CC: RCB seems like a really fun team to be with. What is it like to share the dressing room with guys like Chris Gayle, Virat Kohli, and AB de Villiers?

HP: “Honestly, it’s a very light atmosphere. The big guys are really down-to-earth, level-headed guys who joke around and make you feel comfortable.” And I’ve been playing with most of these guys for three-four years now; I’ve developed chemistry with them. I know them well enough to joke around with them as well, so it feels like a family.

CC: Who do you get along with the best in the team?

HP: All the guys, honestly. Off the field we’re usually doing some team events and parties, things like that. The team is together all the time. We don’t really get a lot of individual time, but I do have a few close friends as well like Jaydev Unadkat, Sachin Rana, and Yuzvendra Chahal.

CC: You have fellow pace bowlers like Varun Aaron, Mitchell Starc, and Ashok Dinda in the side. How much do you pacers interact? Do they give you tips?

HP: We do talk about cricket after the game when we get together for a drink or something. When we sit around and talk about the game, a lot of things come up. You learn a lot from that; the mental preparation, the mindset you need to have. These are the things you can learn from the big players.

CC: You must bowl a lot to Gayle and de Villiers in the net. Do you have any pointers that the Indian bowlers could use when they face them in the World Cup?

HP: (Laughs) AB [de Villiers] actually doesn’t bat in the nets the way he bats in the match. He is usually a very calm net batsman. I don’t really have much experience bowing to him in a match situation. The only thing you can do as a bowler is what you do best and what you feel confident of executing.

CC: What about Gayle?

HP: You have to get him out early, at the start of the innings. That is when he struggles the most — against the new ball. He tries to knock around a few balls for singles and see the new ball off first. Once he settles at the wicket, you will go for runs. So the first few overs are the most crucial ones to him. Bowling within the stumps is your best bet against Chris.

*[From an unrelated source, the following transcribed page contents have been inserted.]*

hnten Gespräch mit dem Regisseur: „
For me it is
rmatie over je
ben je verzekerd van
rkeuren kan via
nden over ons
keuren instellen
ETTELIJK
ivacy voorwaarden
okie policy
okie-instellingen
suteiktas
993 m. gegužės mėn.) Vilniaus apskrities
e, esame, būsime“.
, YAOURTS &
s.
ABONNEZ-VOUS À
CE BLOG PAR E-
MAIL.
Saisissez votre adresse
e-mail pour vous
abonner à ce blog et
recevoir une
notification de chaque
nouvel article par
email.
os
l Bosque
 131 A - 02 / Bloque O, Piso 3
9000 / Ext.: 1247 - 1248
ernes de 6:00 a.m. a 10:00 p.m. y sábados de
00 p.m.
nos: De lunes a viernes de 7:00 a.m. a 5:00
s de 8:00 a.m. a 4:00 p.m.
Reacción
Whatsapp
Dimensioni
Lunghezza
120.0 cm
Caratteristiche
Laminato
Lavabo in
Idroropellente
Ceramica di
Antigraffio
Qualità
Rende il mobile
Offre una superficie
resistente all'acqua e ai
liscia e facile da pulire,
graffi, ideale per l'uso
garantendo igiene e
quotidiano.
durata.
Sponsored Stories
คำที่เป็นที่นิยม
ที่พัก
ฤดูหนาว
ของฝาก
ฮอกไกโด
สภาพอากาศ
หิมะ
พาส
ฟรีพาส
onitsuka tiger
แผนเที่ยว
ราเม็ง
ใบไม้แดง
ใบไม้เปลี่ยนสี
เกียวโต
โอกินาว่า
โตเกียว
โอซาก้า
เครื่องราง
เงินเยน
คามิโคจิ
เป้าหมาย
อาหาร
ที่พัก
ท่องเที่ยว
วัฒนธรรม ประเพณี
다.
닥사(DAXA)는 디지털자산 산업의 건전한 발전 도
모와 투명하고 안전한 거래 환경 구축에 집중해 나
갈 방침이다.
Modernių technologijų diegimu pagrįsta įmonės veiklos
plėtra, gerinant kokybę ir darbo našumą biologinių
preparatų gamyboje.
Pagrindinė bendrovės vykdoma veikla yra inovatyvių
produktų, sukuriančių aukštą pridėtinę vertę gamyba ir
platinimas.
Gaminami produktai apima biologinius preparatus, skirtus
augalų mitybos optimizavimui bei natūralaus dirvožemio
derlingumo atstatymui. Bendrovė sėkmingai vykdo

CC: What has been your most memorable moment with RCB?

HP: Getting Sachin Tendulkar’s wicket was my most memorable moment. That is something I will remember for a very long time.

CC: Take us through that dismissal. What was going through your mind before bowling to him, and what did you feel just after?

HP: I didn’t really feel anything special at the time. When I look back now obviously it feels good. Now that he has retired I am not going to bowl to him ever again in a competitive game.

CC: Okay, on to a lighter topic. Who is the team joker?

HP: It has to be Virat [Kohli].

CC: Even though he is the captain?

HP: Yeah, he jokes around a lot.

CC: What is Kohli like off the field?

HP: He is laidback at times, but all in all he is a very intense guy.

CC: Who is the best dancer of the team?

HP: (Laughs) It has to be Chris [Gayle]!

CC: Let’s have a few rapid fire questions now. Using just one word, describe the following players:

CC: Muttiah Muralitharan…

HP: Street-smart.

CC: Mitchell Starc…

HP: Fiery.

CC: Yuvraj Singh…

HP: Confident.

CC: Harshal Patel…                   

HP: (Laughs) I don’t know. That is something you guys can say better than me.

CC: Who do you think will be India’s main players at the ICC World Cup 2015?

HP: In the bowling department Umesh Yadav, and in the batting department Rohit Sharma, Kohli, and MS Dhoni.

CC: What does your gut say about India’s chances at the World Cup?

HP: Usually going into big tournaments when you play against quality sides you tend to experiment a lot with the combinations. The bowlers and batsmen tend to experiment a lot as well. So I get the feeling that the tri-series was like an experiment for them. Hopefully they will pull their socks up and do well in the World Cup.

CC: And finally, what is your goal in life?

HP: I want to play good, quality cricket for as long as I can. I want to contribute as much as I can for whichever team I play for. During the journey if any junior players come along, I would like to share my experiences with them. I just want to enjoy this beautiful game that I love, and play for as long as I can.